On the tax front, several new and existing tax credits and exemptions were advanced. In Senate Bill 463, the employer child care tax credit was extended for another two years. In House Bill 1427, a new partial property tax exemption was created for employers who provide on-site child care for their employees, and a property tax exemption for for-profit child care providers was also created. These tax changes should help further incentivize the creation or expansion of child care opportunities in our communities.
Finally, in a bit of non-fiscal progress, House Bill 1253 directs the creation of a multi-site licensure category for child care providers that operate more than one location (think of the YMCA or Boys and Girls Club), easing administrative burdens as those entities attempt to expand to serve more children. House Bill 1102 also allows public school corporations to enter into agreements with religious nonprofits to provide pre-kindergarten services (something they could already do for school-aged care programs), creating additional options and flexibility for schools.
Safe and Affordable Housing
House Bill 1005 included language creating priority access to a revolving loan fund to be used for expanding housing options in communities that have adopted pro-development land use policies. The revolving loan fund was also included in the budget bill at $25 million. We look forward to working with local governments and our partners to advocate for the adoption of these policies and the creation of more housing opportunities.
Senate Bill 142 was a rare win for renters and those who have experienced an eviction. It streamlines the eviction expungement process, making it easier for both landlords and their former tenants to put finality to the eviction process.
Finally, one enormous win for those experiencing homelessness was the defeat of efforts to criminalize homelessness. Several bills contained language at various points that would have created a misdemeanor criminal offense for individuals who are sleeping outside or camping in public spaces, and this would have put tremendous strain on our justice system, homeless prevention and mental health providers, and the individuals themselves. Fortunately, thanks to the hard work of our partners in the Hoosier Housing Needs Coalition, these efforts were stymied, and that language did not make it across the finish line.
Health Care and Medical Debt
As you may recall, an earlier effort to codify further consumer protections around medical debt ultimately failed in the Senate. While we were unable to find a new home for that language, we hope to pursue a legislative summer study committee that would explore how to strengthen our state’s policies around medical debt and health care costs.

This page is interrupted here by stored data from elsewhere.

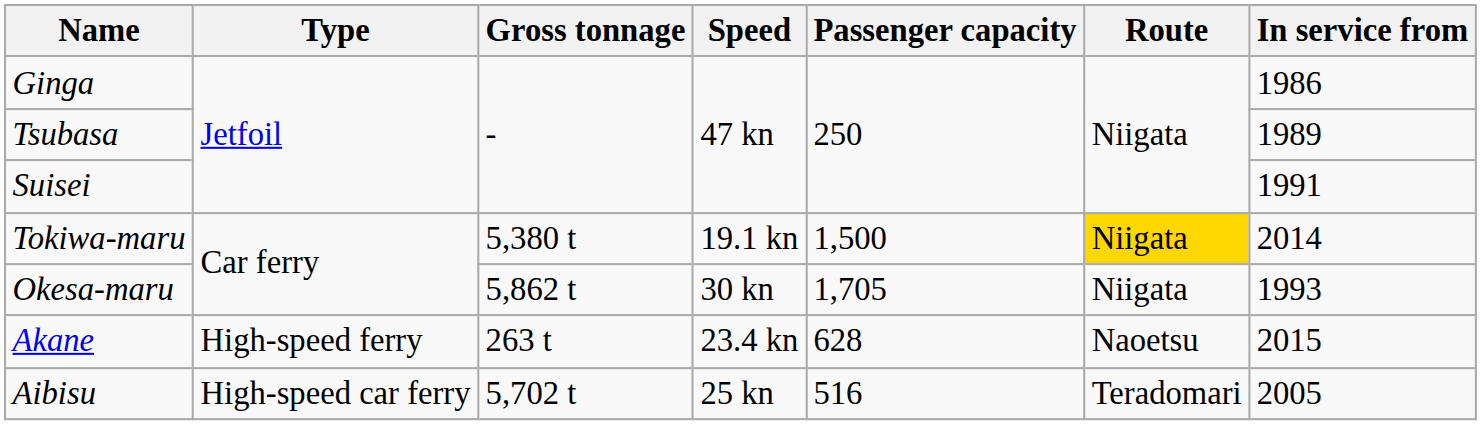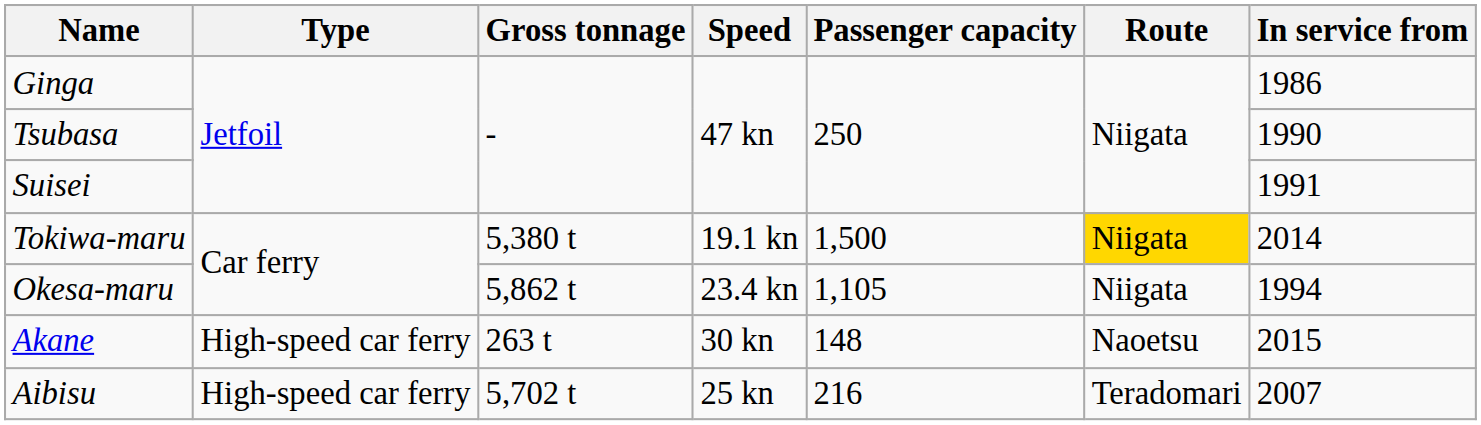Tsubasa | In service from: 1989 -> 1990
Okesa-maru | Speed: 30 kn -> 23.4 kn
Okesa-maru | Passenger capacity: 1,705 -> 1,105
Okesa-maru | In service from: 1993 -> 1994
Akane | Type: High-speed ferry -> High-speed car ferry
Akane | Speed: 23.4 kn -> 30 kn
Akane | Passenger capacity: 628 -> 148
Aibisu | Passenger capacity: 516 -> 216
Aibisu | In service from: 2005 -> 2007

Additionally, as part of the budget bill, the state will implement a long-standing priority for United Way of Central Indiana: a $2 per pack increase in the state’s cigarette tax (and a corresponding increase in taxes on other tobacco and vape products). Not only will this increase help fund the growth in Medicaid spending, but it should also improve Hoosier health over the long term.

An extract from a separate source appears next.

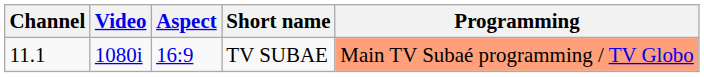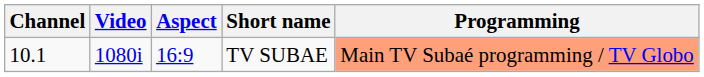TV SUBAE | Channel: 11.1 -> 10.1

Family Supportive Policies
Our team worked closely with the Indiana Community Action Poverty Institute, Indiana Coalition Against Domestic Violence, Prosperity Indiana and other partners to help advance key legislative conversations around paid family leave and a newborn tax credit this session. With the signing of an executive order expanding paid leave for state employees during the legislative session, we think there are opportunities next session to create paid leave options for more families across our state.